Collected data:
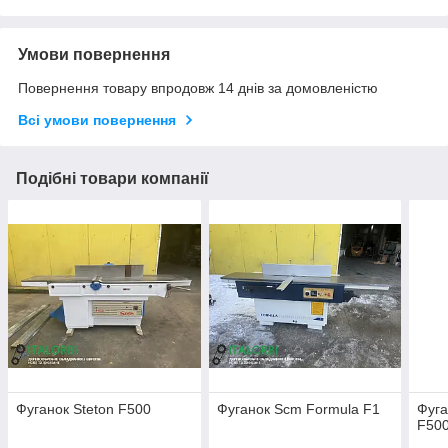
Умови повернення
Повернення товару впродовж 14 днів за домовленістю
Всі умови повернення
Подібні товари компанії
Фуганок Steton F500
Фуганок Scm Formula F1
Фуга
F50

> **Your assignment**
Output every line of text from the data above word for word, without the images.

> **Response area**
Умови повернення
Повернення товару впродовж 14 днів за домовленістю
Всі умови повернення
Подібні товари компанії
Фуганок Steton F500
Фуганок Scm Formula F1
Фуга
F50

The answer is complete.